EXERCISE PROMPT: Please output each entry exactly as it appears.
━━━━━━━━
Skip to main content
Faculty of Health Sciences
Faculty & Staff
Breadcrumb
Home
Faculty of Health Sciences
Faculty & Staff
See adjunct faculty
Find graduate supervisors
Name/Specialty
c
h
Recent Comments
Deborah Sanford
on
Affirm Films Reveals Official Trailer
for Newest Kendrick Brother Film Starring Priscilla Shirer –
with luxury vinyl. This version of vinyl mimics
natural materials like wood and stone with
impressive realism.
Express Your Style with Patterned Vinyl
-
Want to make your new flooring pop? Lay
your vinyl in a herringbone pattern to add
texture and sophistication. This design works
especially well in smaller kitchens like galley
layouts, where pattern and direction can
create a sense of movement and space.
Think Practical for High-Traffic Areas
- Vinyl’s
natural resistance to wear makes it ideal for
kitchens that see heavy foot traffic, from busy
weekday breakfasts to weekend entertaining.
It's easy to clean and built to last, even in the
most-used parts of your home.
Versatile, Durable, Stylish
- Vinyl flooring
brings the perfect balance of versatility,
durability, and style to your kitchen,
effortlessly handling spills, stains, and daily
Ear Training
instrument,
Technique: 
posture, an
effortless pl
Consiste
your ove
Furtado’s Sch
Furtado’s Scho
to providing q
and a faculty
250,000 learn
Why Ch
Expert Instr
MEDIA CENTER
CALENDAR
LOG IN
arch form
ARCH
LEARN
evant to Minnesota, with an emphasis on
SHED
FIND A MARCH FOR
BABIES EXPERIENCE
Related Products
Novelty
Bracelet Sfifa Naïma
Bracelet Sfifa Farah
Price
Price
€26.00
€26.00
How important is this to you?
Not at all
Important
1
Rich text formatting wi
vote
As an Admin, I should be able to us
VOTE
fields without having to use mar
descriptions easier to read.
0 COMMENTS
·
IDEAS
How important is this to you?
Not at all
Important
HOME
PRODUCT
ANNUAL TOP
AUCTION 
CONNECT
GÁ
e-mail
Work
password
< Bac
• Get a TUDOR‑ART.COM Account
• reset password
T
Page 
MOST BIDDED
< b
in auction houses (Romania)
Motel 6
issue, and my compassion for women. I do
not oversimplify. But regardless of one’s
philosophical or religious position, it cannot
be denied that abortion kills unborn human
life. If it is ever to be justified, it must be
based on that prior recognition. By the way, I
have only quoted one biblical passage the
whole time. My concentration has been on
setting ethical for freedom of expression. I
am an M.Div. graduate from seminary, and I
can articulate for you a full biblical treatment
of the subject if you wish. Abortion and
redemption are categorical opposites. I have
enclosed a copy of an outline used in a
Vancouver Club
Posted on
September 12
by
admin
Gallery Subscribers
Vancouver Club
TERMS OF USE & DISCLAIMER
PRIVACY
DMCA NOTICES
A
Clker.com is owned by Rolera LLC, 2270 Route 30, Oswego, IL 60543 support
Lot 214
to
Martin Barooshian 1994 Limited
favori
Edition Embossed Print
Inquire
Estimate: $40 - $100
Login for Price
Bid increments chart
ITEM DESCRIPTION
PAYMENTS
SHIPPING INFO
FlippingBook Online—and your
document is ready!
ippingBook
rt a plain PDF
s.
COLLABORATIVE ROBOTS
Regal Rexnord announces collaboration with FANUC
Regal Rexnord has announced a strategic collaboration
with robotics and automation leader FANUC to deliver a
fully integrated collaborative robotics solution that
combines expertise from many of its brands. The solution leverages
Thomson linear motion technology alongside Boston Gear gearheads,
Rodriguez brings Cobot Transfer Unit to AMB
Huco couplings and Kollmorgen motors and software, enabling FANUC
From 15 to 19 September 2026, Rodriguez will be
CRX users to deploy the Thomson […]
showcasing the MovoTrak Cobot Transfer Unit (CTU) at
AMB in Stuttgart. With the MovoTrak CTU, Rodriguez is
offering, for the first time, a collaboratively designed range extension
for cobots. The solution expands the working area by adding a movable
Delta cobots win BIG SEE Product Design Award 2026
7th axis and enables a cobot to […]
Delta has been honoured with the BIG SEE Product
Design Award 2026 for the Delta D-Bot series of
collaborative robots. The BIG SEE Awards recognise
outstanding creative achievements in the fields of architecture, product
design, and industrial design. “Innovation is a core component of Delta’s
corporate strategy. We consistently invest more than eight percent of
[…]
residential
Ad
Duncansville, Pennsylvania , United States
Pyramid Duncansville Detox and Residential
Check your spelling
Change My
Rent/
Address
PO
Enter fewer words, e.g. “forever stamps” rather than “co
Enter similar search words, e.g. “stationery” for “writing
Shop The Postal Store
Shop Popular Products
━━━━━━━━
WORKED SOLUTION:
Skip to main content
Faculty of Health Sciences
Faculty & Staff
Breadcrumb
Home
Faculty of Health Sciences
Faculty & Staff
See adjunct faculty
Find graduate supervisors
Name/Specialty
c
h
Recent Comments
Deborah Sanford
on
Affirm Films Reveals Official Trailer
for Newest Kendrick Brother Film Starring Priscilla Shirer –
with luxury vinyl. This version of vinyl mimics
natural materials like wood and stone with
impressive realism.
Express Your Style with Patterned Vinyl
-
Want to make your new flooring pop? Lay
your vinyl in a herringbone pattern to add
texture and sophistication. This design works
especially well in smaller kitchens like galley
layouts, where pattern and direction can
create a sense of movement and space.
Think Practical for High-Traffic Areas
- Vinyl’s
natural resistance to wear makes it ideal for
kitchens that see heavy foot traffic, from busy
weekday breakfasts to weekend entertaining.
It's easy to clean and built to last, even in the
most-used parts of your home.
Versatile, Durable, Stylish
- Vinyl flooring
brings the perfect balance of versatility,
durability, and style to your kitchen,
effortlessly handling spills, stains, and daily
Ear Training
instrument,
Technique: 
posture, an
effortless pl
Consiste
your ove
Furtado’s Sch
Furtado’s Scho
to providing q
and a faculty
250,000 learn
Why Ch
Expert Instr
MEDIA CENTER
CALENDAR
LOG IN
arch form
ARCH
LEARN
evant to Minnesota, with an emphasis on
SHED
FIND A MARCH FOR
BABIES EXPERIENCE
Related Products
Novelty
Bracelet Sfifa Naïma
Bracelet Sfifa Farah
Price
Price
€26.00
€26.00
How important is this to you?
Not at all
Important
1
Rich text formatting wi
vote
As an Admin, I should be able to us
VOTE
fields without having to use mar
descriptions easier to read.
0 COMMENTS
·
IDEAS
How important is this to you?
Not at all
Important
HOME
PRODUCT
ANNUAL TOP
AUCTION 
CONNECT
GÁ
e-mail
Work
password
< Bac
• Get a TUDOR‑ART.COM Account
• reset password
T
Page 
MOST BIDDED
< b
in auction houses (Romania)
Motel 6
issue, and my compassion for women. I do
not oversimplify. But regardless of one’s
philosophical or religious position, it cannot
be denied that abortion kills unborn human
life. If it is ever to be justified, it must be
based on that prior recognition. By the way, I
have only quoted one biblical passage the
whole time. My concentration has been on
setting ethical for freedom of expression. I
am an M.Div. graduate from seminary, and I
can articulate for you a full biblical treatment
of the subject if you wish. Abortion and
redemption are categorical opposites. I have
enclosed a copy of an outline used in a
Vancouver Club
Posted on
September 12
by
admin
Gallery Subscribers
Vancouver Club
TERMS OF USE & DISCLAIMER
PRIVACY
DMCA NOTICES
A
Clker.com is owned by Rolera LLC, 2270 Route 30, Oswego, IL 60543 support
Lot 214
to
Martin Barooshian 1994 Limited
favori
Edition Embossed Print
Inquire
Estimate: $40 - $100
Login for Price
Bid increments chart
ITEM DESCRIPTION
PAYMENTS
SHIPPING INFO
FlippingBook Online—and your
document is ready!
ippingBook
rt a plain PDF
s.
COLLABORATIVE ROBOTS
Regal Rexnord announces collaboration with FANUC
Regal Rexnord has announced a strategic collaboration
with robotics and automation leader FANUC to deliver a
fully integrated collaborative robotics solution that
combines expertise from many of its brands. The solution leverages
Thomson linear motion technology alongside Boston Gear gearheads,
Rodriguez brings Cobot Transfer Unit to AMB
Huco couplings and Kollmorgen motors and software, enabling FANUC
From 15 to 19 September 2026, Rodriguez will be
CRX users to deploy the Thomson […]
showcasing the MovoTrak Cobot Transfer Unit (CTU) at
AMB in Stuttgart. With the MovoTrak CTU, Rodriguez is
offering, for the first time, a collaboratively designed range extension
for cobots. The solution expands the working area by adding a movable
Delta cobots win BIG SEE Product Design Award 2026
7th axis and enables a cobot to […]
Delta has been honoured with the BIG SEE Product
Design Award 2026 for the Delta D-Bot series of
collaborative robots. The BIG SEE Awards recognise
outstanding creative achievements in the fields of architecture, product
design, and industrial design. “Innovation is a core component of Delta’s
corporate strategy. We consistently invest more than eight percent of
[…]
residential
Ad
Duncansville, Pennsylvania , United States
Pyramid Duncansville Detox and Residential
Check your spelling
Change My
Rent/
Address
PO
Enter fewer words, e.g. “forever stamps” rather than “co
Enter similar search words, e.g. “stationery” for “writing
Shop The Postal Store
Shop Popular Products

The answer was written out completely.